- **ABOUT THIS EXERCISE**
Every entry is to be returned unchanged, and no picture is to be included.
#####
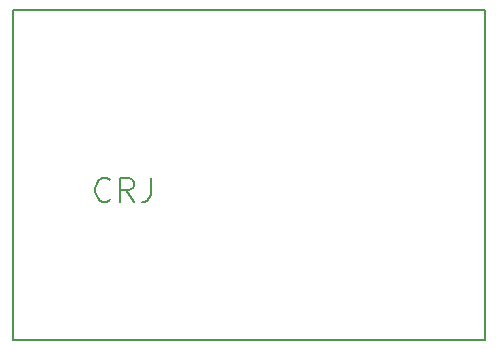
<source format=gbr>
%TF.GenerationSoftware,KiCad,Pcbnew,9.0.0*%
%TF.CreationDate,2025-10-27T19:16:05+01:00*%
%TF.ProjectId,wii_breakout_mount,7769695f-6272-4656-916b-6f75745f6d6f,rev?*%
%TF.SameCoordinates,Original*%
%TF.FileFunction,Profile,NP*%
%FSLAX46Y46*%
G04 Gerber Fmt 4.6, Leading zero omitted, Abs format (unit mm)*
G04 Created by KiCad (PCBNEW 9.0.0) date 2025-10-27 19:16:05*
%MOMM*%
%LPD*%
G01*
G04 APERTURE LIST*
%ADD10C,0.150000*%
%TA.AperFunction,Profile*%
%ADD11C,0.200000*%
%TD*%
G04 APERTURE END LIST*
D10*
X107217731Y-66056961D02*
X107122493Y-66152200D01*
X107122493Y-66152200D02*
X106836779Y-66247438D01*
X106836779Y-66247438D02*
X106646303Y-66247438D01*
X106646303Y-66247438D02*
X106360588Y-66152200D01*
X106360588Y-66152200D02*
X106170112Y-65961723D01*
X106170112Y-65961723D02*
X106074874Y-65771247D01*
X106074874Y-65771247D02*
X105979636Y-65390295D01*
X105979636Y-65390295D02*
X105979636Y-65104580D01*
X105979636Y-65104580D02*
X106074874Y-64723628D01*
X106074874Y-64723628D02*
X106170112Y-64533152D01*
X106170112Y-64533152D02*
X106360588Y-64342676D01*
X106360588Y-64342676D02*
X106646303Y-64247438D01*
X106646303Y-64247438D02*
X106836779Y-64247438D01*
X106836779Y-64247438D02*
X107122493Y-64342676D01*
X107122493Y-64342676D02*
X107217731Y-64437914D01*
X109217731Y-66247438D02*
X108551064Y-65295057D01*
X108074874Y-66247438D02*
X108074874Y-64247438D01*
X108074874Y-64247438D02*
X108836779Y-64247438D01*
X108836779Y-64247438D02*
X109027255Y-64342676D01*
X109027255Y-64342676D02*
X109122493Y-64437914D01*
X109122493Y-64437914D02*
X109217731Y-64628390D01*
X109217731Y-64628390D02*
X109217731Y-64914104D01*
X109217731Y-64914104D02*
X109122493Y-65104580D01*
X109122493Y-65104580D02*
X109027255Y-65199819D01*
X109027255Y-65199819D02*
X108836779Y-65295057D01*
X108836779Y-65295057D02*
X108074874Y-65295057D01*
X110646303Y-64247438D02*
X110646303Y-65676009D01*
X110646303Y-65676009D02*
X110551064Y-65961723D01*
X110551064Y-65961723D02*
X110360588Y-66152200D01*
X110360588Y-66152200D02*
X110074874Y-66247438D01*
X110074874Y-66247438D02*
X109884398Y-66247438D01*
D11*
X99000000Y-50000000D02*
X139000000Y-50000000D01*
X139000000Y-78000000D01*
X99000000Y-78000000D01*
X99000000Y-50000000D01*
M02*

</source>
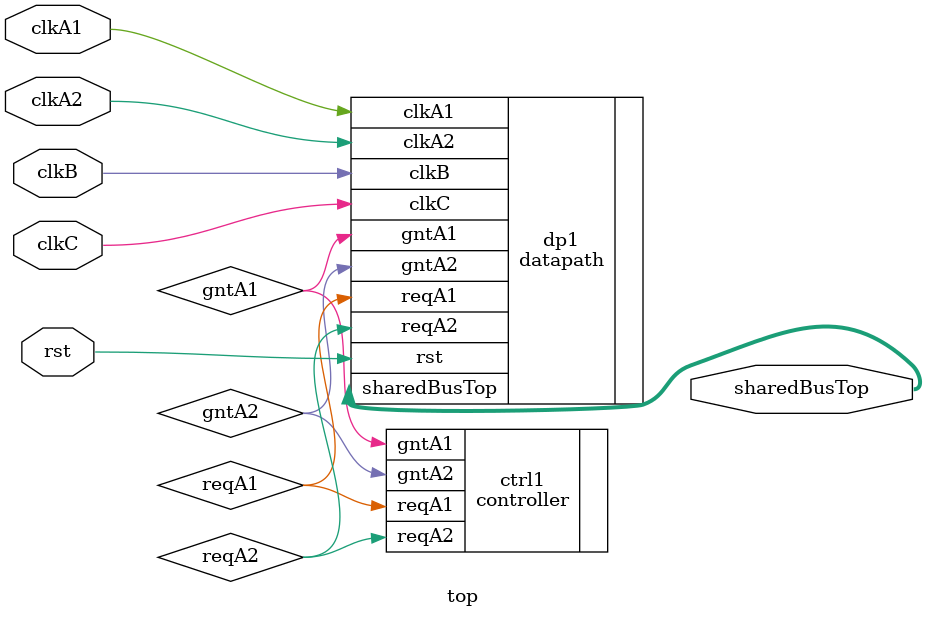
<source format=sv>
`timescale 1ns / 1ps

module top (
    input clkA1,
    input clkA2,
    input clkB,
    input clkC,
    input rst,
    output reg [63:0] sharedBusTop
);

wire reqA1;
wire reqA2;
wire gntA1;
wire gntA2;


controller ctrl1(
    .reqA1(reqA1),
    .reqA2(reqA2),
    .gntA1(gntA1),
    .gntA2(gntA2)
);



datapath dp1(
    .clkA1(clkA1),
    .clkA2(clkA2),
    .clkB(clkB),
    .clkC(clkC),
    .rst(rst),
    .gntA1(gntA1),
    .gntA2(gntA2),
    .reqA1(reqA1),
    .reqA2(reqA2),
    .sharedBusTop(sharedBusTop)
);
    
endmodule
</source>
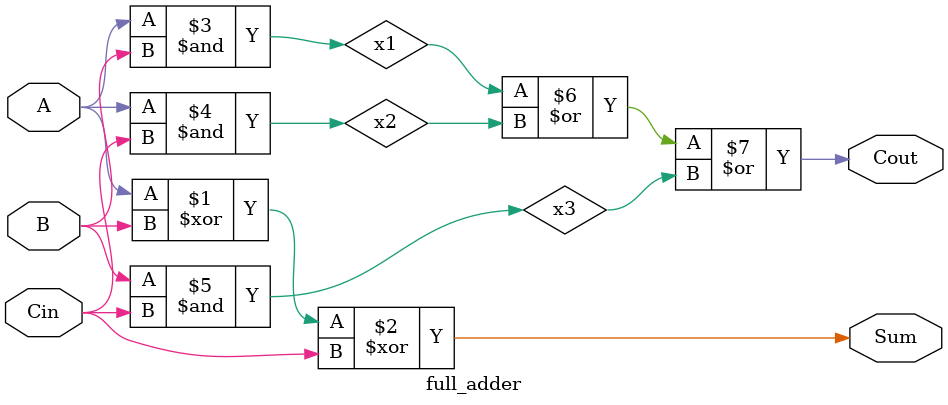
<source format=v>
`timescale 1ns / 1ps


module full_adder(output Sum, Cout, input A,B,Cin);
wire x1,x2,x3;
xor sum1(Sum,A,B,Cin);
and X1(x1,A,B);
and X2(x2,A,Cin);
and X3(x3,B,Cin);
or cout(Cout, x1,x2,x3);

endmodule

</source>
#####
- **RESULT OF THIS TASK**
<source format=gbr>
%TF.GenerationSoftware,KiCad,Pcbnew,9.0.0*%
%TF.CreationDate,2025-10-27T19:16:05+01:00*%
%TF.ProjectId,wii_breakout_mount,7769695f-6272-4656-916b-6f75745f6d6f,rev?*%
%TF.SameCoordinates,Original*%
%TF.FileFunction,Profile,NP*%
%FSLAX46Y46*%
G04 Gerber Fmt 4.6, Leading zero omitted, Abs format (unit mm)*
G04 Created by KiCad (PCBNEW 9.0.0) date 2025-10-27 19:16:05*
%MOMM*%
%LPD*%
G01*
G04 APERTURE LIST*
%ADD10C,0.150000*%
%TA.AperFunction,Profile*%
%ADD11C,0.200000*%
%TD*%
G04 APERTURE END LIST*
D10*
X107217731Y-66056961D02*
X107122493Y-66152200D01*
X107122493Y-66152200D02*
X106836779Y-66247438D01*
X106836779Y-66247438D02*
X106646303Y-66247438D01*
X106646303Y-66247438D02*
X106360588Y-66152200D01*
X106360588Y-66152200D02*
X106170112Y-65961723D01*
X106170112Y-65961723D02*
X106074874Y-65771247D01*
X106074874Y-65771247D02*
X105979636Y-65390295D01*
X105979636Y-65390295D02*
X105979636Y-65104580D01*
X105979636Y-65104580D02*
X106074874Y-64723628D01*
X106074874Y-64723628D02*
X106170112Y-64533152D01*
X106170112Y-64533152D02*
X106360588Y-64342676D01*
X106360588Y-64342676D02*
X106646303Y-64247438D01*
X106646303Y-64247438D02*
X106836779Y-64247438D01*
X106836779Y-64247438D02*
X107122493Y-64342676D01*
X107122493Y-64342676D02*
X107217731Y-64437914D01*
X109217731Y-66247438D02*
X108551064Y-65295057D01*
X108074874Y-66247438D02*
X108074874Y-64247438D01*
X108074874Y-64247438D02*
X108836779Y-64247438D01*
X108836779Y-64247438D02*
X109027255Y-64342676D01*
X109027255Y-64342676D02*
X109122493Y-64437914D01*
X109122493Y-64437914D02*
X109217731Y-64628390D01*
X109217731Y-64628390D02*
X109217731Y-64914104D01*
X109217731Y-64914104D02*
X109122493Y-65104580D01*
X109122493Y-65104580D02*
X109027255Y-65199819D01*
X109027255Y-65199819D02*
X108836779Y-65295057D01*
X108836779Y-65295057D02*
X108074874Y-65295057D01*
X110646303Y-64247438D02*
X110646303Y-65676009D01*
X110646303Y-65676009D02*
X110551064Y-65961723D01*
X110551064Y-65961723D02*
X110360588Y-66152200D01*
X110360588Y-66152200D02*
X110074874Y-66247438D01*
X110074874Y-66247438D02*
X109884398Y-66247438D01*
D11*
X99000000Y-50000000D02*
X139000000Y-50000000D01*
X139000000Y-78000000D01*
X99000000Y-78000000D01*
X99000000Y-50000000D01*
M02*

</source>
<source format=sv>
`timescale 1ns / 1ps

module top (
    input clkA1,
    input clkA2,
    input clkB,
    input clkC,
    input rst,
    output reg [63:0] sharedBusTop
);

wire reqA1;
wire reqA2;
wire gntA1;
wire gntA2;


controller ctrl1(
    .reqA1(reqA1),
    .reqA2(reqA2),
    .gntA1(gntA1),
    .gntA2(gntA2)
);



datapath dp1(
    .clkA1(clkA1),
    .clkA2(clkA2),
    .clkB(clkB),
    .clkC(clkC),
    .rst(rst),
    .gntA1(gntA1),
    .gntA2(gntA2),
    .reqA1(reqA1),
    .reqA2(reqA2),
    .sharedBusTop(sharedBusTop)
);
    
endmodule
</source>
<source format=v>
`timescale 1ns / 1ps


module full_adder(output Sum, Cout, input A,B,Cin);
wire x1,x2,x3;
xor sum1(Sum,A,B,Cin);
and X1(x1,A,B);
and X2(x2,A,Cin);
and X3(x3,B,Cin);
or cout(Cout, x1,x2,x3);

endmodule

</source>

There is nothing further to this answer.